Patience. Aaron would want it thus. Aaron would want the story known, and recorded for others to know. And Michael and Rowan, were they not entitled to the facts? And then there was Ash, the mysterious Ash. Ash had uncovered Gordon’s treachery. If Ash had not appeared in Spelling Street, Yuri would have accepted Gordon’s pretense of innocence, and the few foolish lies Gordon had told while they sat in the café.
What went on in Ash’s mind? He was overwhelming, just as Yuri had told them. Now they knew. They saw for themselves his remarkable face, the calm, loving eyes. But they mustn’t forget that he was a menace to Mona, to any of the Mayfair family—
Yuri forced himself to stop thinking about this. They needed Ash too much just now. Ash had somehow become the commander of this operation. What would happen if Ash withdrew and left them with Gordon? They couldn’t kill Gordon. They couldn’t even scare him, at least Yuri didn’t think so. It was impossible to gauge how much Rowan and Michael hated Gordon. Unreadable. Witches. He could see that now.
Ash sat on the other side of the circle, his monstrous hands clasped on the edge of the old, unfinished wood, watching Gordon, who sat to his right. He did hate Gordon, and Yuri saw it by the absence of something in Ash’s face, the absence of compassion, perhaps? The absence of the tenderness which Ash showed to everyone, absolutely everyone else.
Rowan Mayfair and Michael Curry sat on either side of Yuri, thank God. He could not have endured to be close to Gordon. Michael was the wrathful one, the suspicious one. Rowan was taken with Ash. Yuri had known she would be. But Michael was taken with no one just yet.
Yuri could not touch this cup. It might as well have been filled with the man’s urine.
“Out of the jungles of India,” said Stuart, sipping his own tea, in which he had poured a large slug of whiskey. “I don’t know where. I don’t know India.
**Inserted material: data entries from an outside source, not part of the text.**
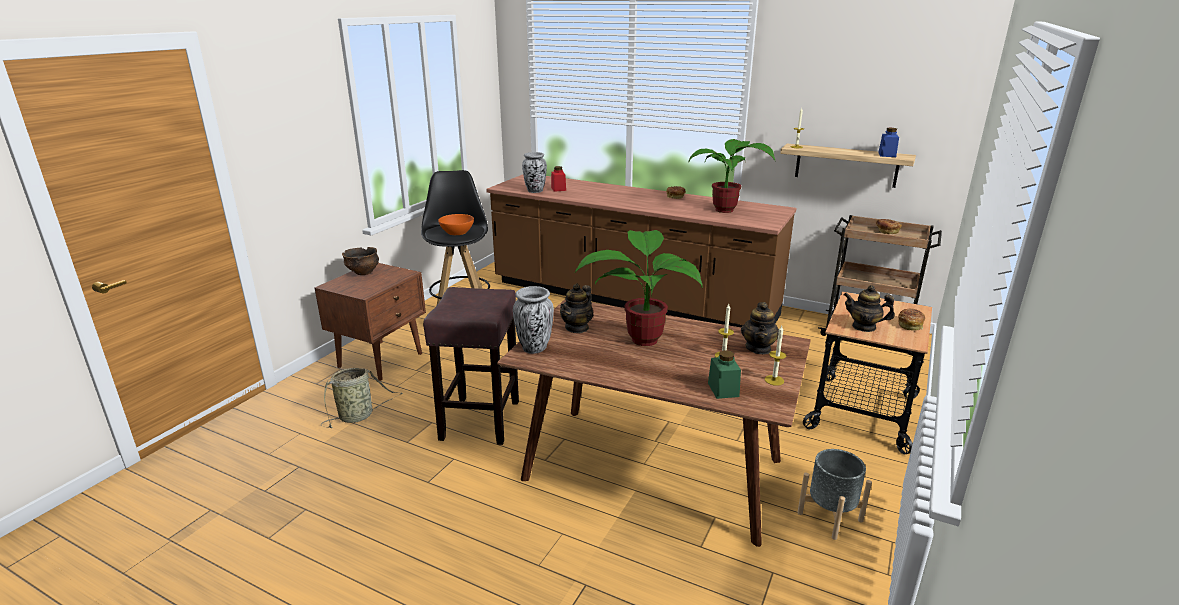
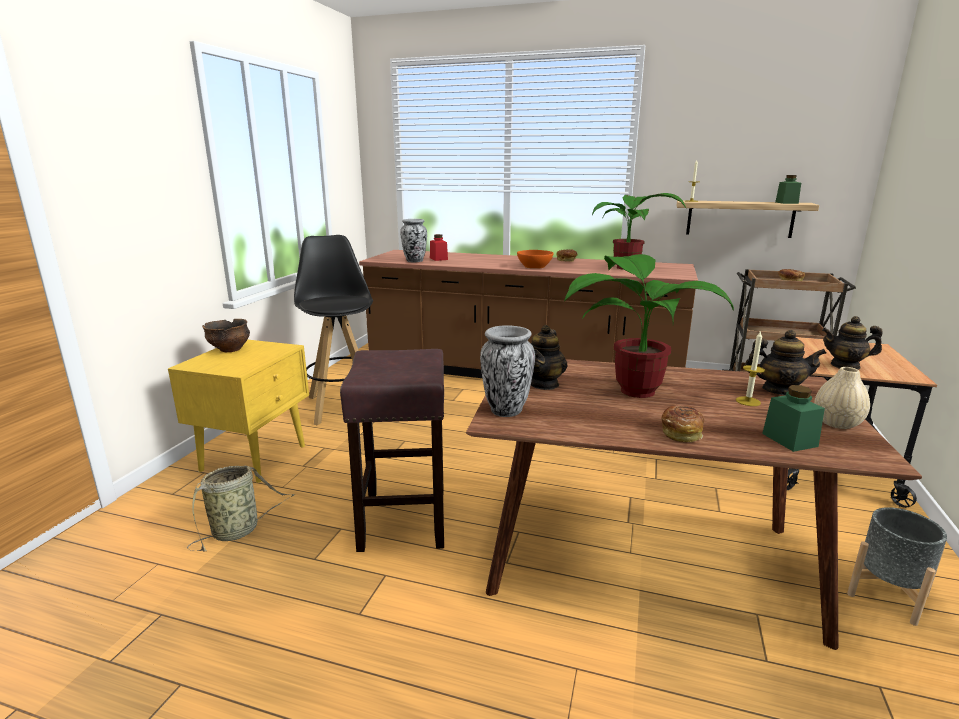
camera: 10 degrees left, 5 degrees down
(382, 359) = (255, 457): brown nightstand -> yellow nightstand
(457, 232) = (338, 301): orange bowl -> orange bowl (534, 266)
(758, 348) = (778, 390): teapot -> teapot turned 75 degrees counterclockwise
(774, 380) = (837, 423): candle -> beige vase
(887, 155) = (786, 203): blue jar -> green jar
(910, 325) = (889, 361): bread -> bread (681, 433)

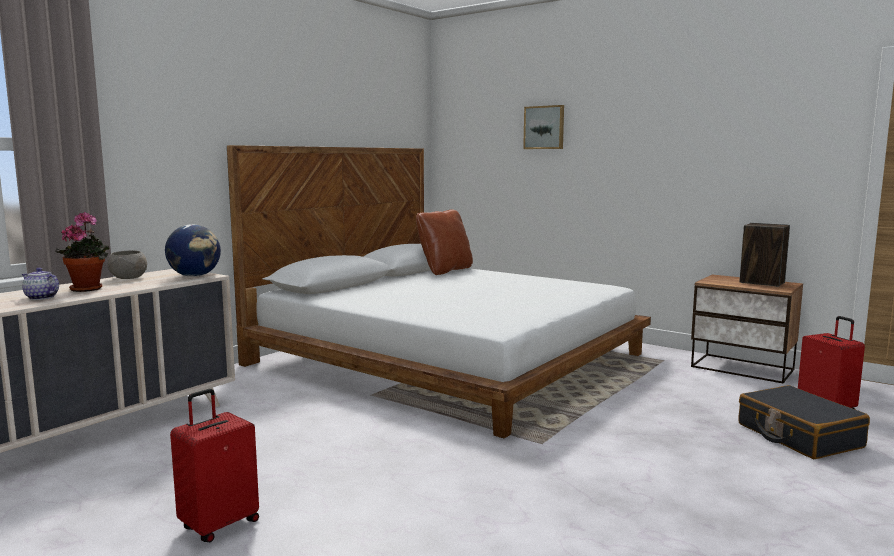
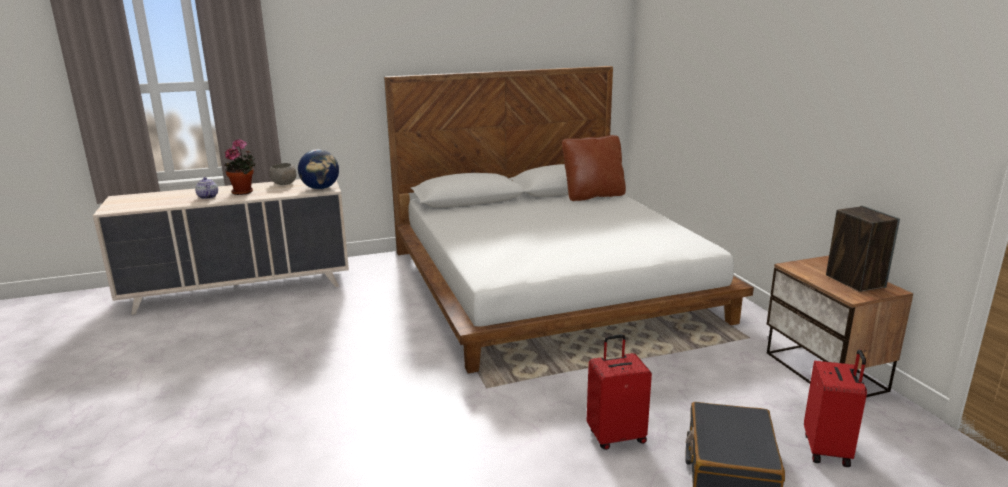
camera: 35 degrees right, 10 degrees up
(219, 525) = (222, 376): red suitcase -> red suitcase (616, 436)
(544, 127) = (711, 55): picture -> none

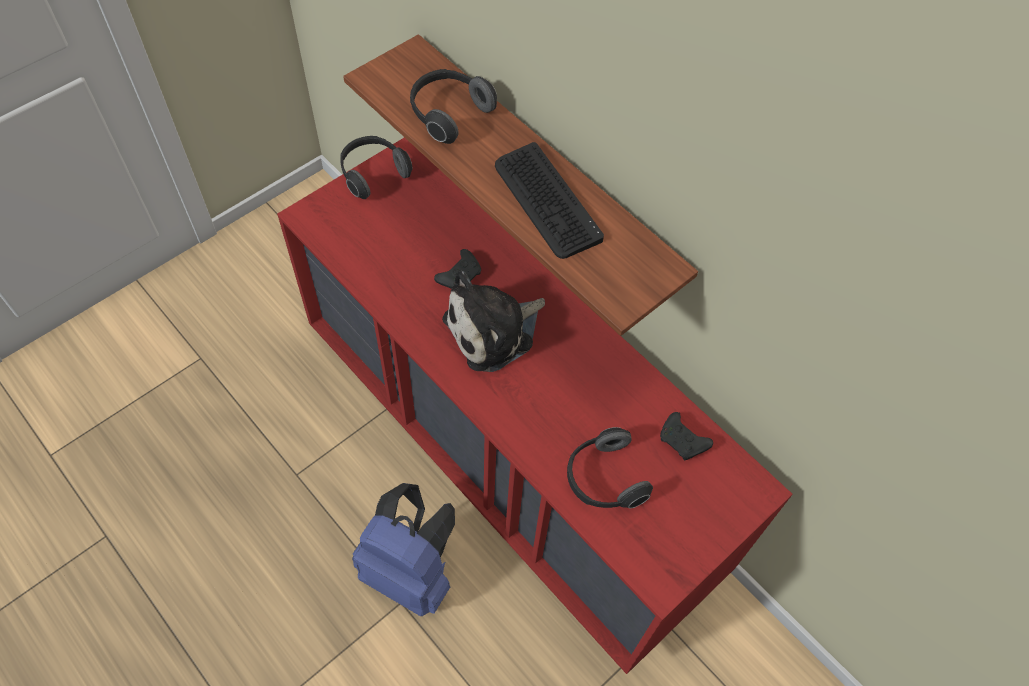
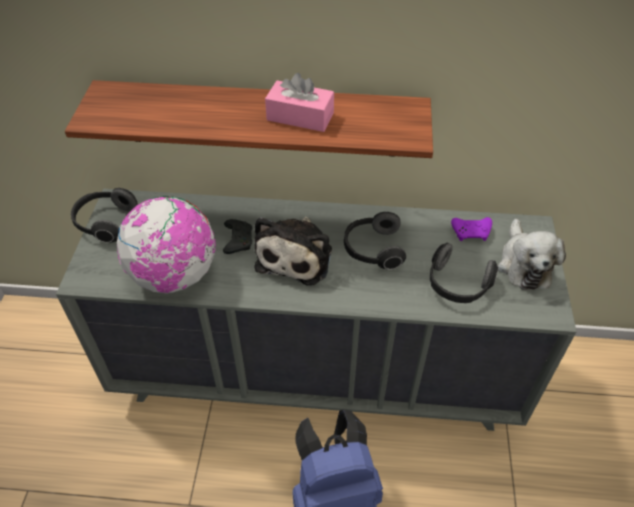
camera: 40 degrees left, 10 degrees down
(377, 268) = (175, 275): none -> globe
(448, 114) = (173, 109): headphones -> headphones (372, 250)
(507, 455) = (318, 371): red dresser -> grey dresser
(546, 201) = (300, 117): keyboard -> pink tissue box
(683, 441) = (471, 233): black game controller -> purple game controller
(695, 515) = (524, 264): none -> plush toy

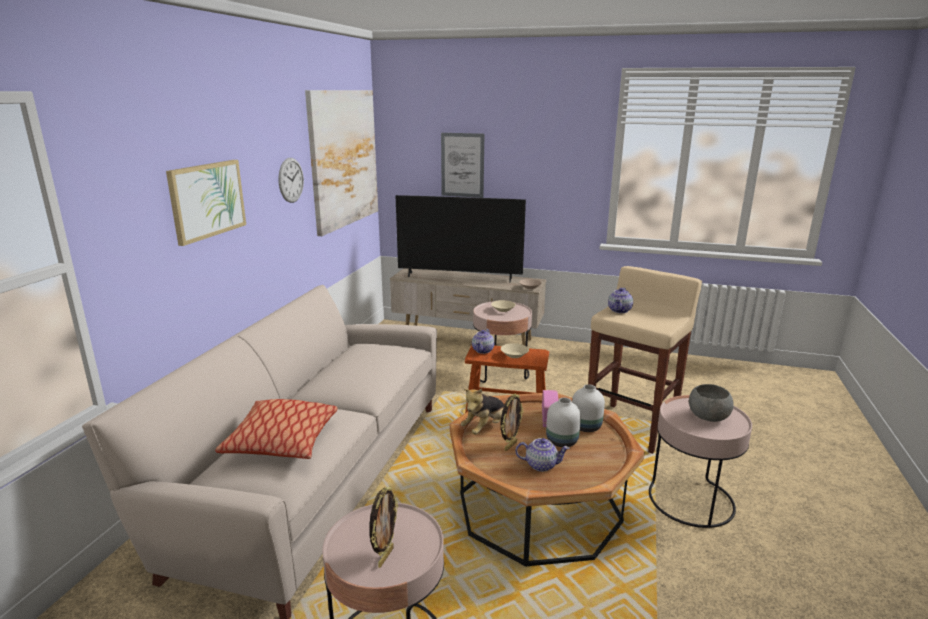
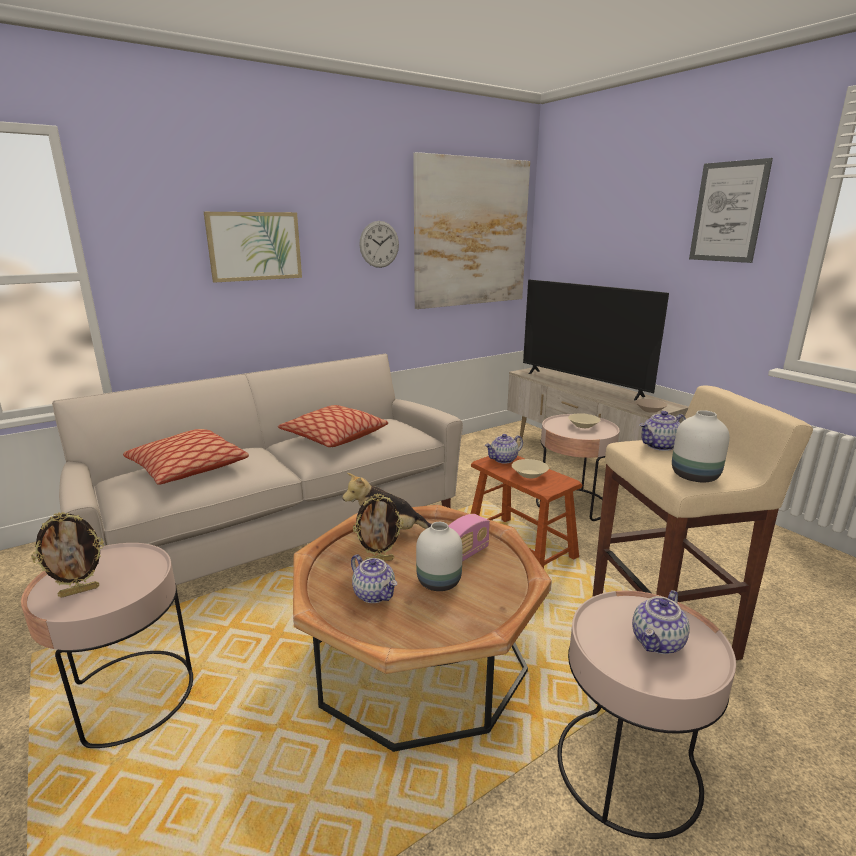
camera: 40 degrees right, 0 degrees up
(354, 372) = (334, 437): none -> pillow
(462, 165) = (612, 248): picture -> picture (728, 212)
(586, 427) = (494, 581): white vase -> white vase (695, 477)
(708, 416) = (658, 642): grey bowl -> teapot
I know only that the natives said she’d been there forever, wandering from village to village, and that she’d come to them before the war, and that she spoke English and that she didn’t grow old, and the women of the village had become frightened of her.”
The whiskey bottle stood in the middle of the table. Michael Curry wanted it, but perhaps he could not touch the refreshments offered by Gordon either. Rowan Mayfair sat with her arms folded. Michael Curry had his elbows on the table. He was closer to Stuart, obviously trying to figure him out.
“I think it was a photograph, her undoing. Someone had taken a picture of the entire village, together. Some intrepid soul with a tripod and a wind-up camera. And she had been in that picture. It was one of the young men who uncovered it among his grandmother’s possessions when the grandmother died. An educated man. A man I’d taught at Oxford.”
“And he knew about the Talamasca.”
“Yes, I didn’t talk much to my students about the Order, except for those who seemed as if they might want to …”
“Like those boys,” said Yuri.
He watched the light jump in Stuart’s eye, as if the lamp nearby had jumped, and not Stuart.
“Yes, well, those boys.”
“What boys?” asked Rowan.
“Marklin George and Tommy Monohan,” said Yuri.